Libéré de l'influence modératrice des libéraux-démocrates, le premier ministre britannique David Cameron peut relancer des projets mis de côté ces cinq dernières années. Guerre contre les syndicats, réduction du soutien aux énergies vertes et des aides sociales, etc., les réformes conservatrices d'envergure se multiplient.

David Cameron a pris le pays par les cornes. Extrêmement actif depuis sa réélection le 7 mai dernier, le dirigeant conservateur britannique a lancé une vague de réformes.

Dégagé de l'influence modératrice des libéraux-démocrates, il a décidé de s'attaquer à de nombreux dossiers bloqués au cours de son premier quinquennat.

L'ancien vice-premier ministre et leader libéral-démocrate Nick Clegg avait clairement expliqué la situation il y a deux ans. «Notre place dans ce gouvernement est d'empêcher le pendule de rebasculer de la gauche vers la droite, a-t-il dit. Nous ne sommes pas là pour intégrer un des partis, mais pour les ancrer au centre. Parfois, un compromis n'est pas possible et il faut dire non.»

L'effondrement de sa formation laisse aujourd'hui la main libre à ses anciens partenaires. Les électeurs conservateurs, déçus de la ligne de centre droit suivie par leur gouvernement depuis cinq ans, ont retrouvé le sourire. Le reste du pays redécouvre, parfois avec stupeur, la nature du parti conservateur.

La loi sur les syndicats

Symboliquement, le gouvernement s'est attelé d'emblée à la loi sur les syndicats, qui a été présentée au Parlement la semaine dernière. «Cette loi est une priorité», a prévenu le nouveau ministre aux Entreprises Sajid Javid.

Le geste est fort, car personne n'a limité la liberté d'action des syndicats depuis l'ancienne première ministre Margaret Thatcher dans les années 80. Si la loi passe, ne seront autorisés que les mouvements de grève dont le vote aura recueilli une participation de plus de 50% des syndiqués et, dans certains services publics-clés (la santé, l'éducation, les transports et les pompiers), le soutien de 40% des inscrits. Actuellement, aucun niveau de participation n'est requis et seule la majorité des votants est nécessaire.

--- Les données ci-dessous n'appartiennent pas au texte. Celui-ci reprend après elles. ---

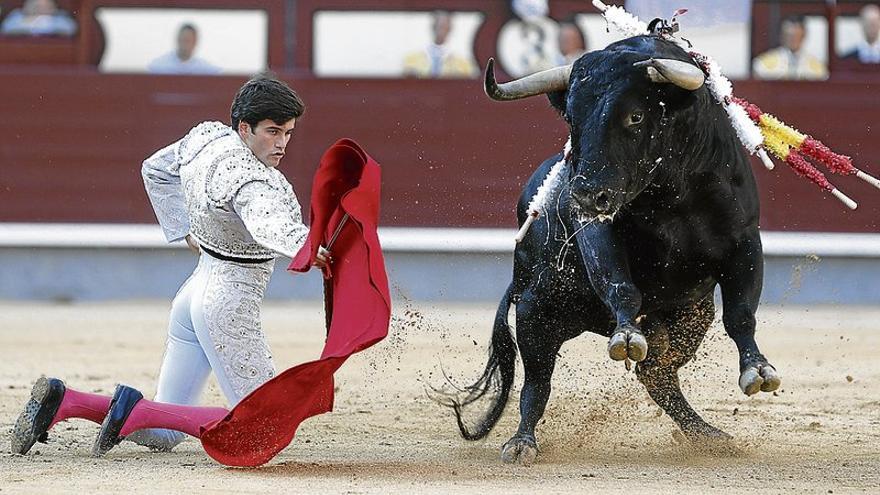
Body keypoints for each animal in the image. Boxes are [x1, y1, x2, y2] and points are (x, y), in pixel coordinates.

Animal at [440, 35, 784, 464]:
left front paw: (758, 369)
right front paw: (626, 336)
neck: (672, 196)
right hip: (537, 312)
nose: (585, 193)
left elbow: (740, 314)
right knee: (536, 385)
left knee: (657, 374)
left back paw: (707, 434)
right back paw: (522, 443)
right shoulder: (596, 228)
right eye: (572, 120)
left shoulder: (745, 242)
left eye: (635, 117)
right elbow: (621, 287)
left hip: (694, 313)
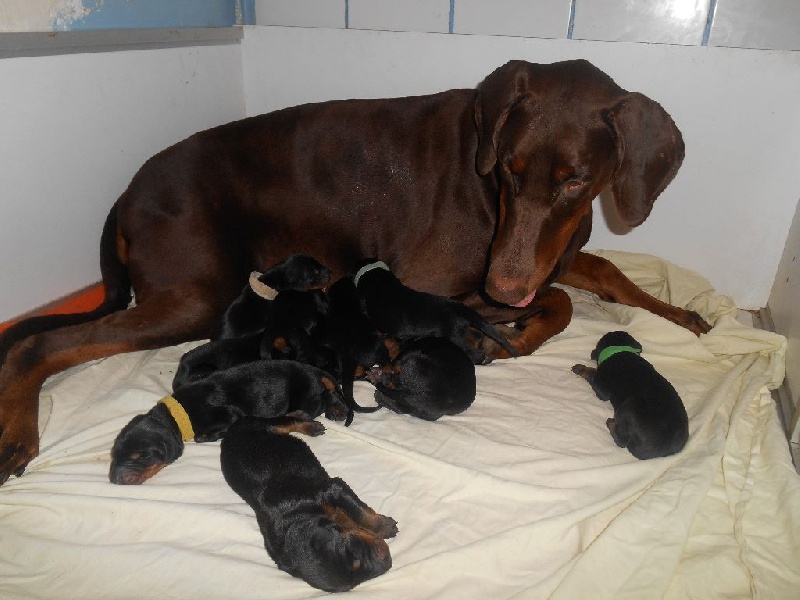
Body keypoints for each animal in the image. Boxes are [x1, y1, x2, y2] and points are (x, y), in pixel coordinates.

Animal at [109, 358, 346, 486]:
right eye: (113, 454)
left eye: (139, 456)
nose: (114, 479)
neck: (176, 414)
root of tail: (311, 369)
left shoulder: (230, 415)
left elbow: (201, 436)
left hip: (307, 398)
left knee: (326, 397)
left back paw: (332, 412)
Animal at [220, 418, 398, 596]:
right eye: (351, 585)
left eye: (355, 556)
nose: (388, 563)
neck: (296, 517)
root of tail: (230, 431)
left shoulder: (333, 488)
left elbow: (359, 512)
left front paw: (385, 527)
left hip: (261, 427)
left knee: (284, 421)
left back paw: (312, 426)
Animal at [572, 330, 692, 462]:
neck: (620, 350)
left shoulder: (602, 388)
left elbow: (592, 373)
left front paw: (580, 368)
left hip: (627, 407)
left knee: (621, 441)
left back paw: (611, 422)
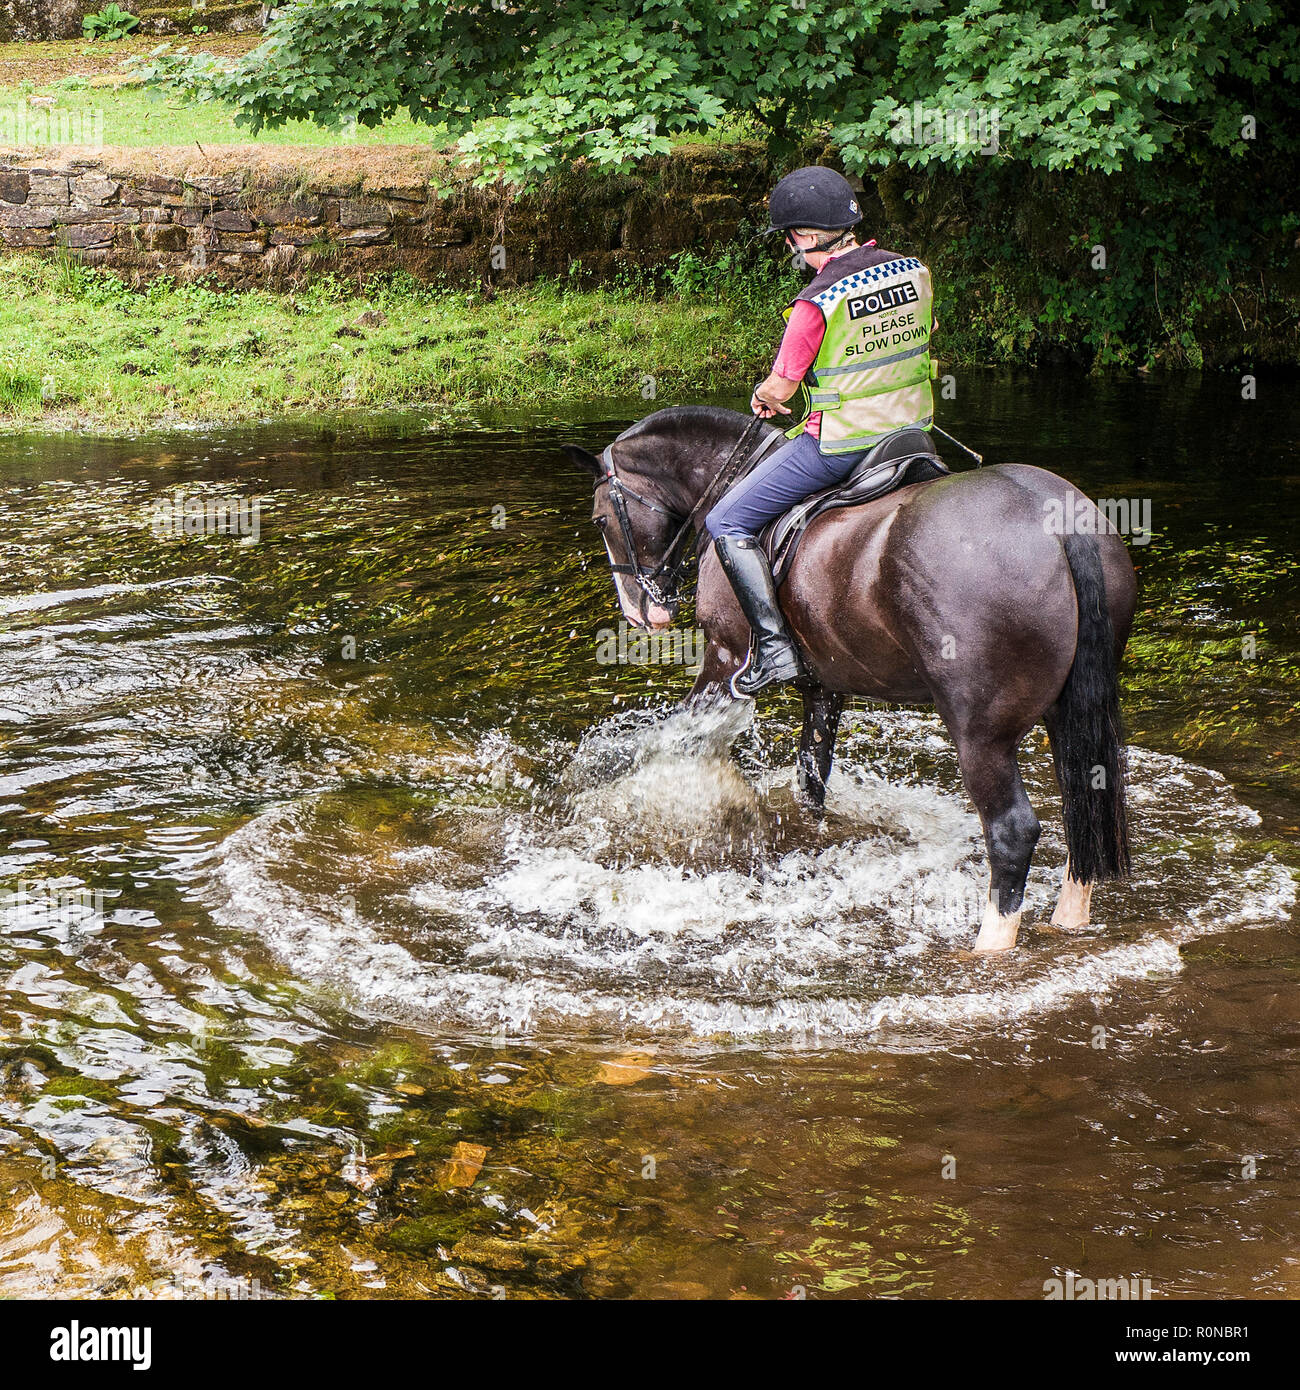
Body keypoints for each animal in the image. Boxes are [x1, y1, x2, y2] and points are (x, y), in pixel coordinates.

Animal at [563, 405, 1137, 954]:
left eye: (599, 519)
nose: (642, 612)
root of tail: (1052, 514)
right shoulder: (824, 686)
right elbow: (810, 779)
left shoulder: (723, 664)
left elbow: (669, 742)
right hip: (1067, 713)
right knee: (1084, 800)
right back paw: (1071, 915)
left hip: (981, 733)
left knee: (1012, 831)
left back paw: (989, 945)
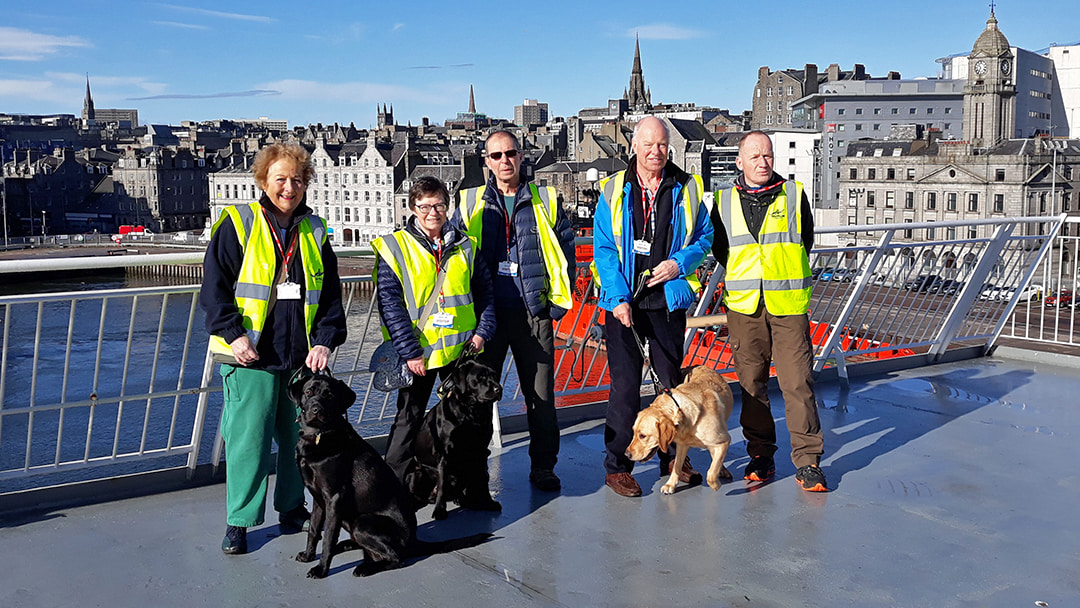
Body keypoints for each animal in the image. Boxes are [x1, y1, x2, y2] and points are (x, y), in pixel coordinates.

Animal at [289, 371, 488, 578]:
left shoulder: (334, 498)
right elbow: (314, 530)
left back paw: (365, 567)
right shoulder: (318, 498)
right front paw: (308, 555)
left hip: (362, 522)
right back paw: (345, 546)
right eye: (309, 392)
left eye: (329, 395)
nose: (316, 409)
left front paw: (321, 569)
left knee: (396, 558)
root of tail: (414, 541)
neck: (318, 436)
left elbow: (328, 536)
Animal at [406, 358, 505, 520]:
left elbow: (483, 480)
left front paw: (488, 502)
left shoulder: (481, 450)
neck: (471, 412)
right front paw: (440, 511)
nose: (499, 389)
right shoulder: (444, 454)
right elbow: (441, 486)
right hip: (417, 473)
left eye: (495, 376)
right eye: (481, 377)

Par ailleurs, les grévistes devront prévenir leur employeur 14 jours à l'avance et ils pourront être remplacés par des employés temporaires, alors qu'une telle interdiction est en place depuis 1973. Surtout, David Cameron veut également compliquer le financement des opérations politiques (manifestations, campagnes publiques) des syndicats. Ces derniers risquent de perdre leur visibilité et leur capacité à manifester.

Exemption d'impôt

Le deuxième angle des réformes relancées par David Cameron a été révélé par le chancelier de l'échiquier George Osborne. Les exemptions d'impôt sur la succession ont été très élargies puisque les résidences principales de moins de 1 million de livres (2 millions de dollars canadiens) ne sont plus imposées.

Autres mesures jusqu'alors bloquées par les libéraux-démocrates: les moins de 25 ans ne seront plus autorisés à recevoir de l'aide au logement, les autoroutes seront partiellement privatisées, des critères de résidence géographiques seront mis en place pour le calcul de l'attribution des aides sociales, et sans doute du salaire des fonctionnaires, et les subventions aux énergies renouvelables seront coupées. Elles devraient l'être encore plus à l'automne, lorsque le responsable des finances exposera les coupes des budgets ministériels. Il a prévenu mardi dernier que certaines administrations devaient s'attendre à une baisse de leur budget de 40%.

Enfin, le gouvernement veut alléger les restrictions liées au licenciement, afin de faciliter les mises à pied de masse, et mettre fin à la loi sur les droits de l'homme. Passée en 1998, elle vise à harmoniser le droit britannique avec la Convention européenne des droits de l'homme.

De nombreuses voix se sont déjà élevées dans le pays contre son éradication. Mais David Cameron, engagé tête baissée dans ses réformes, ne les écoutera pas tant que sa majorité lui permettra d'agir.